The second issue concerns App Settings + Deployment Slots. Right now, if you want to have the same settings in the production and the staging slot (as it should be the case, since the staging slot should behave exactly as the production slot), you have to manually keep the App Settings in sync between the slots. A majority of the issues in the Mimo backend have been caused by us setting a value in the production slot but forgetting to also set that exact same value in the staging slot. I’d love to see a feature that makes it possible to automatically keep certain values in sync between different slots.
Another surprise that recently got me is not strictly related to the app settings themselves, but similar to the syncing problem above: Apparently, extensions in App Service are per-slot and not per-service, which I assumed it was.

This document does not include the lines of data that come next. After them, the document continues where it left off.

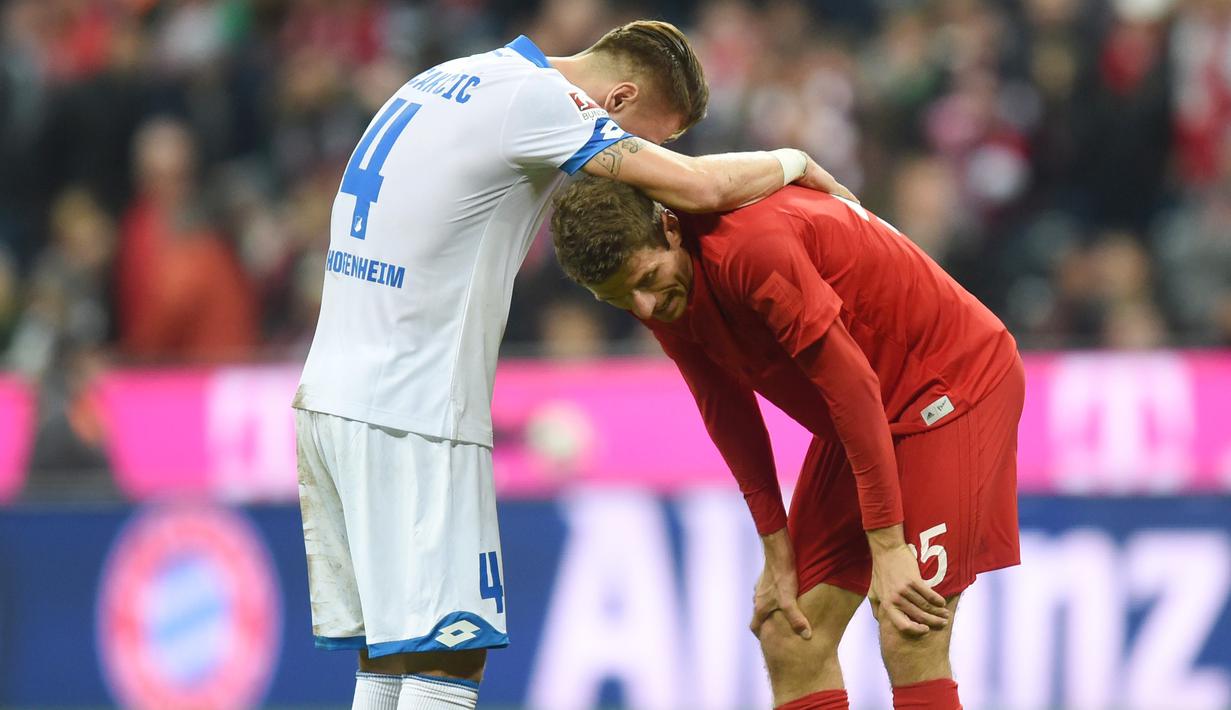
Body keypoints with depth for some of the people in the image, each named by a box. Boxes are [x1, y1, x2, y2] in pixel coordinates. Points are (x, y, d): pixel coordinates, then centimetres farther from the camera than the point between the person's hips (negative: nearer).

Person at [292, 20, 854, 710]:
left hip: (330, 391, 9)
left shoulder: (448, 82, 16)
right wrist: (792, 162, 2)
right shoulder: (535, 97, -11)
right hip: (409, 417, -9)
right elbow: (700, 185, -17)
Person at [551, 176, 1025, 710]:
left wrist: (887, 547, -26)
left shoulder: (755, 245, -32)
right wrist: (778, 555, 4)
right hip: (859, 417, 9)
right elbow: (730, 419, 5)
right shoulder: (663, 296, -6)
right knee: (789, 638, 3)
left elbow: (853, 388, -28)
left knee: (910, 646, -17)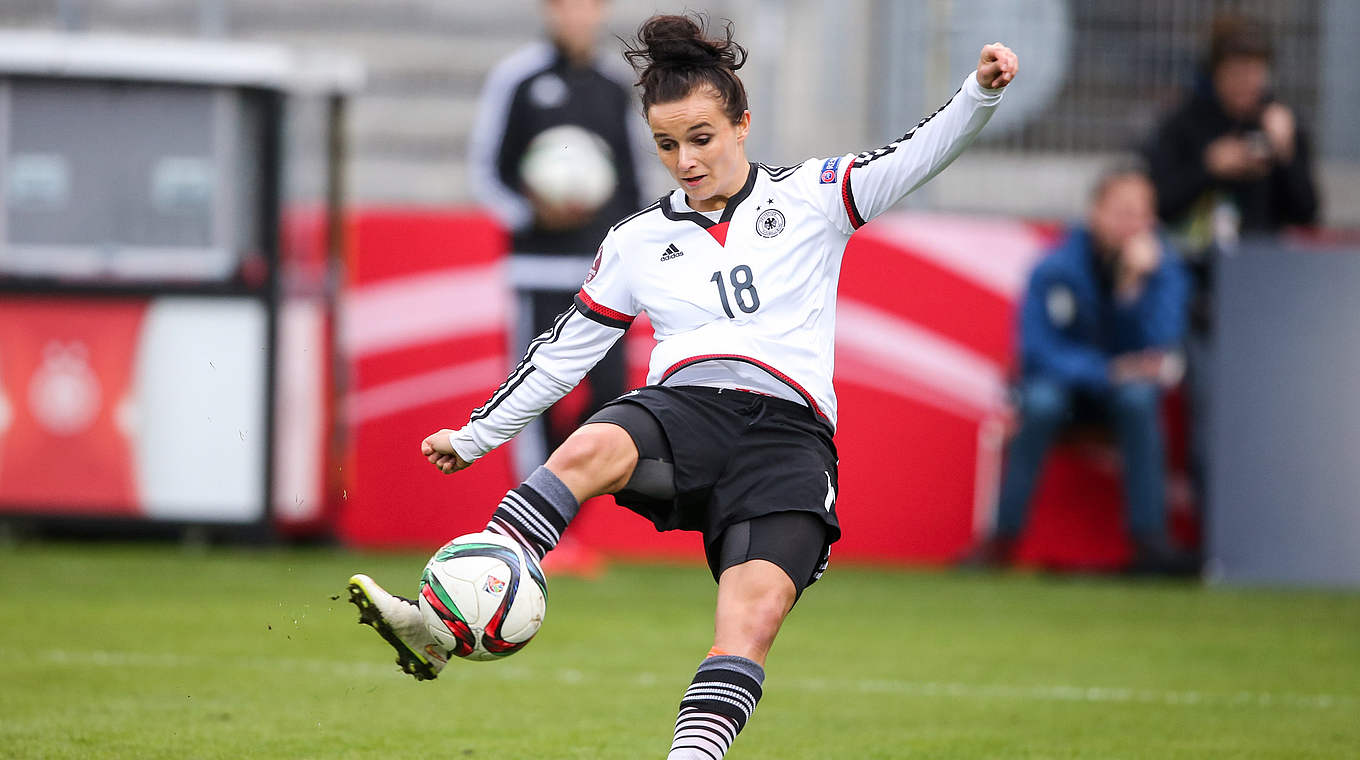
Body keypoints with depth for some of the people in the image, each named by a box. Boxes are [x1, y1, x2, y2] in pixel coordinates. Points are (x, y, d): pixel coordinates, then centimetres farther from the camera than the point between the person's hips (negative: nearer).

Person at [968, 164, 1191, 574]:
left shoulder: (1163, 267, -8)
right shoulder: (1056, 268, -14)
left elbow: (1159, 346, -17)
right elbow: (1039, 351, -16)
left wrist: (1138, 284, -30)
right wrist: (1108, 370, -27)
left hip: (1126, 386, 1)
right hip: (1065, 381, -1)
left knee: (1138, 397, -34)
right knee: (1042, 399, -35)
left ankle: (1150, 538, -33)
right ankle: (1003, 536, -30)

This means you have to manually keep the extensions in sync between the slots, same as with the app settings.
A bunch of things in App Service are a bit unintuitive, which don’t make it feel like it’s a “fully-managed” platform.
We had to figure them out the hard way, here are some of the surprises that we found so far:
- The warm-up logic for auto-swap will does not redirect from HTTP to HTTPS, which basically every service today has implemented.

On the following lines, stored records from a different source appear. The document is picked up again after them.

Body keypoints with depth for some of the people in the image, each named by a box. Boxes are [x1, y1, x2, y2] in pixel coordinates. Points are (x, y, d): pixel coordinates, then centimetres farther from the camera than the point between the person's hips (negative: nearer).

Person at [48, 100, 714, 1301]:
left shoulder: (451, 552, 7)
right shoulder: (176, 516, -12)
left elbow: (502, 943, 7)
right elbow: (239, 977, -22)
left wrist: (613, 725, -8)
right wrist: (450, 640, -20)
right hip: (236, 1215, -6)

- Azure will hit your service with random requests to do some kind of security scans. The requests will fail though because Kestrel hosted on App Service will only accept requests coming directly from the IIS proxy.
- If you don’t enable the hidden Local Cache feature, your whole site will go down if there is a problem with the underlying storage account that hosts your site. Also, this isn’t something that is an edge case, Azure regularly does upgrades to the underlying storage infrastructure and in this time your instances will be down.
All in all Azure App Service is still an excellent service and without it, we couldn’t have grown that fast and iterated as rapidly as we would have using a non-managed platform. That being said, we’re also seeing the limits building a highly-available service on it and I hope the Azure App Service team focuses more on these kinds of scenarios in the future.